Have you tried pulling the plugs out and testing them on the bench?
Steve
Blknight.aus
28th February 2014, 02:09 PM
Mate,
you were right, of course! No idea, how I could overlook the obvious. Probably got confused by the fact that I could not find a relay. Anyway, no need to convert, thanks for that. Still some problem solving required as there are only 10.6V at the plug terminals. Maybe this can contribute to the starting trouble? I'll put in new plugs next, could be the easy way to solve the problem.
Cheers
sounds about right. they pull about 80 amps and there is either a current limiting sized bit of wire or a resistor in the system (depending on build spec of the rest of the vehicle) it should have a relay or if its direct power a dirty great push button switch,.
what colours your smoke on startup?
does the smoke disipate instantly once the engine is at revs and under load?
Jojo
28th February 2014, 06:14 PM
sounds about right. they pull about 80 amps and there is either a current limiting sized bit of wire or a resistor in the system (depending on build spec of the rest of the vehicle) it should have a relay or if its direct power a dirty great push button switch,.
what colours your smoke on startup?
does the smoke disipate instantly once the engine is at revs and under load?
Thanks, Dave! Haven't found the resistor yet and the plugs are activated by turning the key to the corresponding position. 
The smoke on start-up is whitish grey (I reckon it is unburnt fuel) and dissipates after a short period of driving/revving the engine, but not instantly.
Glow plugs pull a decent amount of current, so with 4 of them going they may well pull the supply voltage down that low and still be working perfectly. 
Have you tried pulling the plugs out and testing them on the bench?
Thanks, Steve! Yep, I had the plugs out before fitting the engine. They did work, but they are, well, aged. I ordered a set of new ones that will go in as soon as they arrive on my premises.

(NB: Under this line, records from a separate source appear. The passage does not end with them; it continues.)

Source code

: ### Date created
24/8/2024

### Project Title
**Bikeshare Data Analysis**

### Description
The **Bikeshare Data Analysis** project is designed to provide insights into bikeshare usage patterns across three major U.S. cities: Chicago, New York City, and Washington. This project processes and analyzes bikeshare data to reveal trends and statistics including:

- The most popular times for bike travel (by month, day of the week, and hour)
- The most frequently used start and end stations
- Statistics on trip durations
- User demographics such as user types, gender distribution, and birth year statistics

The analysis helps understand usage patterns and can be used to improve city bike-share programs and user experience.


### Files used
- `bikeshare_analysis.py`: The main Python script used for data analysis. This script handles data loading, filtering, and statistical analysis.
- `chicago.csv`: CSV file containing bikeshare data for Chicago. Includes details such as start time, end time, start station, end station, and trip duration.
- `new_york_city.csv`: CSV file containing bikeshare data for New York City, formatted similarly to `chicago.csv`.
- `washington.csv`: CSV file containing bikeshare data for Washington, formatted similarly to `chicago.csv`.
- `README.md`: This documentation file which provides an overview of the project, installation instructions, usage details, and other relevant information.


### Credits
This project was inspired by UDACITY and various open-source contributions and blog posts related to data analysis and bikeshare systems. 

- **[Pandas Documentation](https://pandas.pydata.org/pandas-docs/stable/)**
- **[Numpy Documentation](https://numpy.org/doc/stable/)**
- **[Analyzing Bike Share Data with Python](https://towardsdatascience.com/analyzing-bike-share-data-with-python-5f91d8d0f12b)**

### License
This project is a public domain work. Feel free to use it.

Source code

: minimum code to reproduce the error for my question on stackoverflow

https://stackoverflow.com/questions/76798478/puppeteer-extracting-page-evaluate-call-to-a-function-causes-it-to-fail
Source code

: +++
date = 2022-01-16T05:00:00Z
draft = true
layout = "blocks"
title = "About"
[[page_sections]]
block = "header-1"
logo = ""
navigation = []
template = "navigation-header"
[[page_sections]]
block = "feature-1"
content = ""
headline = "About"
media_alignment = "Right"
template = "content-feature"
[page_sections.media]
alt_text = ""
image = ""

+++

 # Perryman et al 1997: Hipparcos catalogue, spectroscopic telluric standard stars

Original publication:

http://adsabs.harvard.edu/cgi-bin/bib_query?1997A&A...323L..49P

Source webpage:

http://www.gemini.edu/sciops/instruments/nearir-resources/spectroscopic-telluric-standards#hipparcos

I found out the truck starts easier if I don't touch the accelerator (somewhat of a misnomer in this kind of vehicle) when running the starter in comparison to pressing it down a bit. Over-fueling maybe? But in a Diesel??
Red90
1st March 2014, 12:55 AM
Whit smoke on startup is fuel being completely unburnt.  Low compression, bad injection spray or retarded timing.
Check the timing first.  A bit advanced from the pin is usually good.  Then check the inectors.
Jojo
1st March 2014, 03:26 AM
Thanks for all your advice, folks! I have changed the glow plugs and now it starts with minimal waiting time (about 15 sec) and only a few cranks of the starter motor.
Compression was checked recently and turned out to be alright, only one cylinder (3) had somewhat lower pressure values, but well within the tolerances. Will check the timing next (but now the gearbox is giving me headache).